In the connected world of today and as the industry moves towards a cloud-based content distribution model, new or enhanced tools that can streamline the broadcast workflow will be in high demand. With an eye on 2019, IHSE has developed a “True KVM” that enables operators to access the computer-based systems they rely on, in real time, with absolutely no loss of image quality and totally without failure! Josephine Tan contacted Michael Spatny, head of sales and marketing for IHSE, to find out more …
“We expect to see significant and continued growth in the broadcast and media markets. KVM switches are an essential part of every broadcast workflow, and are increasingly being introduced into post-production and media creation studios.
“Also, there is a growing need to be able to access real and virtual devices in the same manner — whether they are local, remote or virtual. KVM switches and extenders allow this,” said Michael Spatny.
“Our strategy is to create products that help and secure the broadcast sector — summed up by our philosophy of creating tools that streamline and protect the broadcast workflow,” he said, adding that an essential element is IHSE’s commitment to the broadcast sector — both at the user level and with collaborative partners.
“We will continue to place a high level of emphasis on delivering practical solutions to customers and responding to their needs. Equally important, we will continue to work closely with other industry vendors, like EVS, Avid, Calrec, Vizrt, and others, to ensure our systems are compatible with theirs, making it simpler for integrators and end-users to deploy fully operational broadcast system solutions.”

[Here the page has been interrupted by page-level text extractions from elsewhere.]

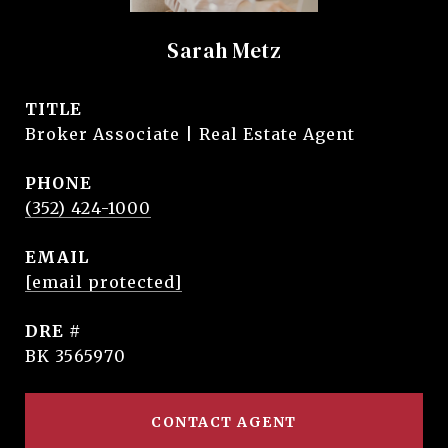
Sarah Metz
TITLE
Broker Associate | Real Estate Agent
PHONE
(352) 424-1000
EMAIL
[email protected]
DRE #
BK 3565970
CONTACT AGENT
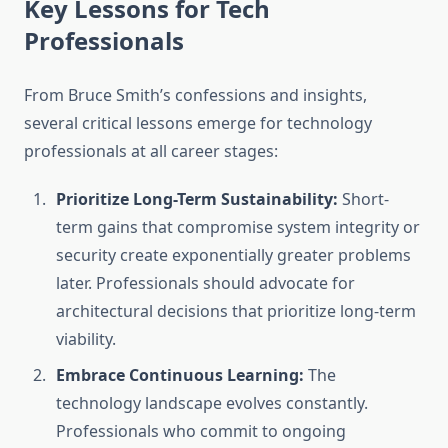
Key Lessons for Tech
Professionals
From Bruce Smith’s confessions and insights,
several critical lessons emerge for technology
professionals at all career stages:
Prioritize Long-Term Sustainability:
Short-
term gains that compromise system integrity or
security create exponentially greater problems
later. Professionals should advocate for
architectural decisions that prioritize long-term
viability.
Embrace Continuous Learning:
The
technology landscape evolves constantly.
Professionals who commit to ongoing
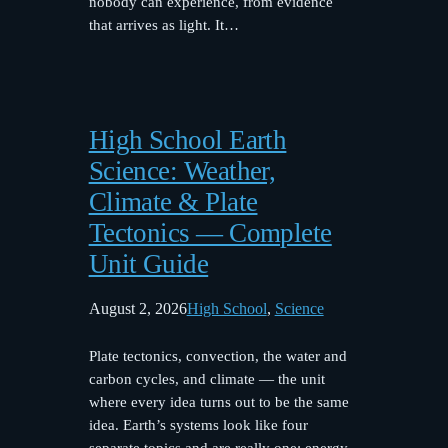
nobody can experience, from evidence
that arrives as light. It…
High School Earth
Science: Weather,
Climate & Plate
Tectonics — Complete
Unit Guide
August 2, 2026
High School
, 
Science
Plate tectonics, convection, the water and
carbon cycles, and climate — the unit
where every idea turns out to be the same
idea. Earth’s systems look like four
separate topics and are really one: energy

Keyboard, video and mouse (KVM) extenders and switches are now commonly included in large, complex broadcast installations, but they must comply with certain fundamental requirements; in addition, systems are becoming more complex and sophisticated, particularly as the broadcast workflow moves towards a network-centric model.
Operators working in a broadcast facility need to be able to access a wide variety of devices — some of which will be local, some may be remote, and others will only exist in a virtual domain in the cloud.
“Any corruption or interruption to that signal flow can be highly detrimental to the business operation, and in some cases, has catastrophic consequences,” warned Spatny, saying that every device inserted into that signal chain must be highly reliable and backed up by redundant components as well as individual components must be configured so that operation can continue, or at least revert to a safe state, should a system failure occur.
“True KVM” refers to the total solution that needs to be provided by a KVM system to encompass the following critical factors:
The image presented to the user must be accurate, without any artefacts or degradation, and there should be no delay. This is particularly important in the broadcast industry as it relies on visually and audibly perfect content.
The system must be able to deliver essential commercial services on a 24/7 basis. To ensure this, broadcast chains are heavily backed up with redundant components — and the KVM system must be able to do this too. Draco extenders and switches incorporate extensive backup facilities to meet whatever level of reliability, and redundancy strategy is demanded.
IHSE switches are designed to continue to deliver signals to the user, and respond even if there are failures in the core system. Although the capability to change sources will be lost temporarily, an operator will still be able to access the last-connected device.
Mission-critical control systems and those that carry commercially-sensitive data must be secure from external access by unauthorised agents. Any system that relies on an IP network is likely to have exposed entry points. Draco KVMs are closed and cannot be accessed by remote network devices. In addition, its internal data protocols ensure that all data is encrypted and not readily available externally. Draco KVM switches are protected by SecureCore, which isolates the signals passing through the switch from the outside world, preventing external access and ensuring that sensitive data is kept totally secure.
The control layer for the KVM system should be separated from the route taken by the signals as far as possible to prevent the data network becoming compromised through component failure or cyberattack. IHSE employs an “out-of-band” control topography to achieve this in the Draco tera.
The broadcast industry, like most others, is evolving rapidly and moving to a network-centric, cloud-based, infrastructure. KVM must also evolve, and this is something that we are addressing through the new IP CPU and CON units. These devices allow connection to computers and workstations over IP networks. To the user, real and virtual IP-connected devices appear just like any other device on their workstations.
“True KVM” is an IHSE strategy to capture the growth in broadcast and media sectors in 2019 and beyond.